True West Magazine
- Cover of True West, July 2005
- Categories: American Old West
- Frequency: Monthly
- Founded: 1953
- Company: True West Publishing
- Country: United States
- Based in: Cave Creek, Arizona, U.S.
- Website: truewestmagazine.com
- ISSN: 0041-3615

= True West Magazine =

US magazine covering the Old West

True West Magazine — alternate title, True West — is an American periodical focusing on the Old West.

Started in 1953, True West is headquartered in Cave Creek, Arizona, and publishes monthly. It is the world's oldest, continuously published Western American magazine.

== History ==
True West began publication in 1953 under founder Joe Small of Austin, Texas. The idea for True West originated from a monthly feature in Small's first publication, Sporting Magazine. The magazine's recurring "Bad Man" article, about outlaws of the West, was the feature that generated the most reader mail and interest. True West was born to satisfy the readers' hunger for Old West history.

True West was the largest Western magazine on the market in the 1960s, selling hundreds of thousands of copies monthly at newsstands. The magazine benefited from an era featuring popular television western series such as Bonanza, The Lone Ranger, and Gunsmoke. At least one episode, "The Hunted" (1958), of the ABC/Warner Brothers series Sugarfoot is based on a True West article. Fans interested in the lives of real cowboys and cowgirls found those stories in True West.

After that, the early era of television westerns faded during the time of the Vietnam War and disco music. In 1979, Small sold the magazine to Chet Krause of Iola, Wisconsin. Small stayed on as publisher, with Krause as assistant publisher. The magazine saw a few moves—to Perkins, Oklahoma, then Stillwater—before the 1999 move to Cave Creek, Arizona. Among its new owners was Bob Boze Bell, who first discovered the magazine as a nine-year-old at Desert Drugs in Kingman, Arizona. The publication sparked a lifelong interest in the Old West. As the January 2000 issue was being edited, Bell flew to Stillwater to design the cover because he, "wanted to own the millennium."

Bell felt the magazine needed to change with the times or it would not survive. One of the first changes he made was switching the magazine from pulp paper to gloss, as True West was one of the last remaining publications using pulp. He also expanded the coverage of Western movies, since so many people developed a love of Old West history after being exposed to Westerns on television or the big screen. He added, and still writes, the successful "Classic Gunfights" department that has featured more than one hundred gunfights of the Old West.

In 2007, Ken Amorosano joined the team as associate publisher. In 2011, he became True West's publisher and set the magazine in a new direction, catering the publication more toward its core history aficionados and expanding the magazine's readership globally.

== Television ==
Executive editor Bob Boze Bell is regularly featured on True West Moments, which airs on Encore's Westerns channel. He responds to inquiries from around the world.
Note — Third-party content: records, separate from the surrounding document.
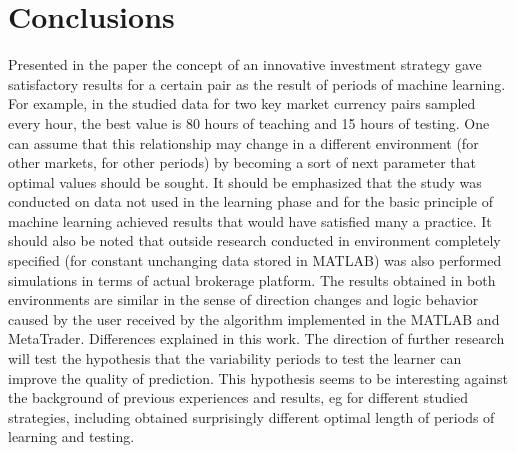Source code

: \documentclass[runningheads,a4paper]{llncs}
\begin{document}
\section{Conclusions}

Presented in the paper the concept of an innovative investment strategy gave satisfactory results for a certain pair as the result of periods of machine learning. For example, in the studied data for two key market currency pairs sampled every hour, the best value is 80 hours of teaching and 15 hours of testing. One can assume that this relationship may change in a different environment (for other markets, for other periods) by becoming a sort of next parameter that optimal values should be sought. It should be emphasized that the study was conducted on data not used in the learning phase and for the basic principle of machine learning achieved results that would have satisfied many a practice. It should also be noted that outside research conducted in environment completely specified (for constant unchanging data stored in MATLAB) was also performed simulations in terms of actual brokerage platform. The results obtained in both environments are similar in the sense of direction changes and logic behavior caused by the user received by the algorithm implemented in the MATLAB and MetaTrader. Differences explained in this work.
The direction of further research will test the hypothesis that the variability periods to test the learner can improve the quality of prediction. This hypothesis seems to be interesting against the background of previous experiences and results, eg for different studied strategies, including \cite{Wilinski2014}\cite{Wilinski}\cite{sinclare}\cite{krutsinger} obtained surprisingly different optimal length of periods of learning and testing.





\end{document}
In 2012, in honor of Arizona's centennial, True West created and released the show Outrageous Arizona, an irreverent and humorous look at the history of Arizona, hosted by Bob Boze Bell and True West contributors Jana Bommersbach and Marshall Trimble. The show aired on select PBS stations in the Southwest. Outrageous Arizona received an EMMY Award from Rocky Mountain Southwest Chapter of the National Academy of Television Arts and Sciences (NATAS) in 2013.